Mentors

I met with a dear friend, mentor and ex-boss yesterday. Though we meet each other fairly often, it is seldom that we get a chance to sit and talk with each other. Normally there are many people around clamoring for his attention which denies us this opportunity. Yesterday however was different – we had time for ourselves and a freewheeling discussion.

Our conversation covered many grounds. We caught up on several mutual friends and associates with whom both of us interact in different capacities. It was during this discussion that the topic of mentoring came up.

My friend is one of the most respected technologists in the Indian IT industry – specifically in the networking and system integration space. He has enjoyed a richly fulfilling professional career during the course of which he has mentored several people – I included. It was his observation that people who has risen to great heights often miss out on having a good mentor and are as a result lonely and sometimes frustrated with their jobs. My friend then pointed out that a mentor was different from a coach. Mentorship was not about the improvement of technique. A senior expert like Greg Chappel provides both coaching and mentoring to the Indian cricket team and the mentoring aspect was often overlooked when Greg Chappel is criticized for the performance of the team. Our conversation then drifted on to other topics, but left a thread in my brain that kept thinking about mentoring.

The word Mentor is derived from the ancient Greek legends of Odysseus who placed his son Telemachus in the care of an old friend Mentor. Mentor (or maybe the Goddess Athena in his guise) guided Telemachus in his times of difficulty. A mentor is a trusted friend, a teacher and a counselor. Mentorship is a developmental relationship between a mentor and his protégé.

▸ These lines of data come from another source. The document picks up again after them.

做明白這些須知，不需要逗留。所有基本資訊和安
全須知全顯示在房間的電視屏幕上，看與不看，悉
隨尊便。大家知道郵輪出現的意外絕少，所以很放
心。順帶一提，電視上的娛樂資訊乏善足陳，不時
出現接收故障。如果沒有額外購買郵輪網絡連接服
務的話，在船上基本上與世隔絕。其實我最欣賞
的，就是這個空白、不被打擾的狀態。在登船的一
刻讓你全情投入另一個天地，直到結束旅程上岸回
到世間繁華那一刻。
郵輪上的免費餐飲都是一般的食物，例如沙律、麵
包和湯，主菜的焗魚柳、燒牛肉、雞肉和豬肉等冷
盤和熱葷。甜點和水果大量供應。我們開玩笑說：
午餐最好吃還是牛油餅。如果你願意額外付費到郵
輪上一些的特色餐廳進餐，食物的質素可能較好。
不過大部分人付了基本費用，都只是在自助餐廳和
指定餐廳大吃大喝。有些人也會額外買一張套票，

I have been lucky through the later part of my life as a student and through my professional life to always have had good mentors. This has made a significant difference to me and who I am. The earliest person whom I can think of as a mentor was a friend of mine and a classmate in college called Manish Manchanda. I was always bright as a student (Modesty IS my middle name!) but never focused enough to appreciate studying or hard work. I remember it was at the beginning of my second year as a graduate student studying physics and mathematics that Manish one day had a discussion with me that change my life. To cut a long story short, he took me out of my day dreams, showed me a different perspective and put me back into my student world. Since then, I have had no issue with either academics, studying or hard work. I graduated at the top of my class and went on to study electronic engineering and did very well there too.

Likewise through the early stages of my professional career, I worked in Microland, an organization that captured the essence of the Silicon Valley type of technical innovation right here in Bangalore. Microland was a company where ideas – if they were bright – found a fertile growth to germinate on. Mentorship was an integral part of the organization and I remember being gently and at times not so gently being guided along.

Over the last few years, I have not had a mentor from within my organization. However I have had and still do have some of the best mentors I could hope to find. My friend Nagaraj is one, so are Samir, MSR, MLN, Anand and several others. My life is a lot richer because of them.

A mentor, to me, is a person who is first and foremost someone you can trust and have instinctive respect for. A person from whom you always have something to learn. A mentor is part teacher and part friend. Unlike a coach whose strength is analysis and consequently who works to improve your technique or to iron out your flaws, a mentor’s strength is synthesis. She (or he) provides that wide angle perspective, the ability to see you in the larger context that you are a part of and provide the necessary inputs that you could use if you so desired. Mentors don’t force you to do things. They provide choices. A mentor may be assertive and forceful at times but that is only to drive a point home. For many of us who would otherwise be lost in our daily drudge, a mentor is the person who comes as a breath of fresh air and gives us the strength and more importantly the belief to lead fulfilling lives.

I have been a mentor too and it is an experience I have enjoyed. However, in an earlier organization I worked in we had an organizational formal mentoring program where each of us senior managers was teamed with a bunch of bright sparks in the organization whom we were supposed to mentor. We had to have at least one mentoring meeting a month and had to report on progress. I could never succeed in this. I could not mentor someone with whom I did not have an established relationship of trust. Establishing this relationship was not something I could do with everyone assigned to me. I believe that there is some chemistry that must click. Something that tells Arjuna when he sees Krishna that here is my guru and the same something that tells Krishna to recognize his protégé. There is this mutual reaching out that happens and in my experience as a mentor and a protégé this reaching out cannot be manufactured.

I came away from our meeting yesterday refreshed and with a renewed sense of purpose. I do not remember discussing any problems or asking for help or even clarity. It was provided all the same. A feeling of warmth was imparted and I got a feeling that I belonged. I walked away with a clearer perspective and with unasked questions answered. Thank you my dear mentor.